From the line containing "ნიკა ნოზაძე" down to the line containing "Le 24 mai 2023, 18:00" in the records below, reproduce every line exactly, ends included, and omit all others.

[DATA EXCERPTS — start]

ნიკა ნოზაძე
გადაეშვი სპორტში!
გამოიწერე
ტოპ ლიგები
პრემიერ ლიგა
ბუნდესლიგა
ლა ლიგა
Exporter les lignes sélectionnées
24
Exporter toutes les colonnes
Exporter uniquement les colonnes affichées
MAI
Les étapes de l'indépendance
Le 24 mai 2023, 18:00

[DATA EXCERPTS — finish]
[DATA EXCERPTS — start]

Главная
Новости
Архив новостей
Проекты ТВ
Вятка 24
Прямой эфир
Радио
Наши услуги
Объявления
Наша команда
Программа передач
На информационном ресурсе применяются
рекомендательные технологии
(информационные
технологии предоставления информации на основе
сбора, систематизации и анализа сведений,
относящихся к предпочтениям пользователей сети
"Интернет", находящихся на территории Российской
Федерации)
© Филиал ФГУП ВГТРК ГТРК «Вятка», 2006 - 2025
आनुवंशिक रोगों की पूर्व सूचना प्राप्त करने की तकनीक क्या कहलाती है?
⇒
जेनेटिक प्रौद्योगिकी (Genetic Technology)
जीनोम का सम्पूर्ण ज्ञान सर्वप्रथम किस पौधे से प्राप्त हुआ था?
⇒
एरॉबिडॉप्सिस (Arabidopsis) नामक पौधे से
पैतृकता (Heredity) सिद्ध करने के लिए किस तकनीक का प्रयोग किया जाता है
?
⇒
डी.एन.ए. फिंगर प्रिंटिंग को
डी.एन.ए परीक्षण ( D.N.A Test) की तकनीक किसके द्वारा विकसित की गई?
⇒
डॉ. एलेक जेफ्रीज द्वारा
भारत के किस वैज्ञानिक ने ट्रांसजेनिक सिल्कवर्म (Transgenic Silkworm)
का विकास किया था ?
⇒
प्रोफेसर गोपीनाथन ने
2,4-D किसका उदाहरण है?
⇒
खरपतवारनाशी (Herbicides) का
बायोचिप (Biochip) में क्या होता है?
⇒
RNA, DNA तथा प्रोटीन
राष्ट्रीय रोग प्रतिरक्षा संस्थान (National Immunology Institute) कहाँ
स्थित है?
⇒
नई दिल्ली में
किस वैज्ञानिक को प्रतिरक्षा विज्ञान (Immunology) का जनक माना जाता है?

[DATA EXCERPTS — finish]

▸ TASK OUTPUT:
ნიკა ნოზაძე
გადაეშვი სპორტში!
გამოიწერე
ტოპ ლიგები
პრემიერ ლიგა
ბუნდესლიგა
ლა ლიგა
Exporter les lignes sélectionnées
24
Exporter toutes les colonnes
Exporter uniquement les colonnes affichées
MAI
Les étapes de l'indépendance
Le 24 mai 2023, 18:00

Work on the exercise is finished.